(Lens and sensor metadata)
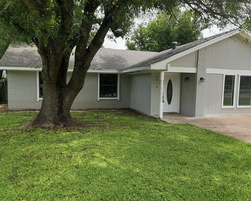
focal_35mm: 29
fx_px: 215
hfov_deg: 60.4
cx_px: 131
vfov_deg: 49.9
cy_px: 102
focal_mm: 2.91
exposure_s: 1/763
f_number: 1.9
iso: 40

● WHAT IS EXPECTED
Leave every picture out, and transcribe the data above exactly as it reads.

● ANSWER TO THE EXERCISE
focal_35mm: 29
fx_px: 215
hfov_deg: 60.4
cx_px: 131
vfov_deg: 49.9
cy_px: 102
focal_mm: 2.91
exposure_s: 1/763
f_number: 1.9
iso: 40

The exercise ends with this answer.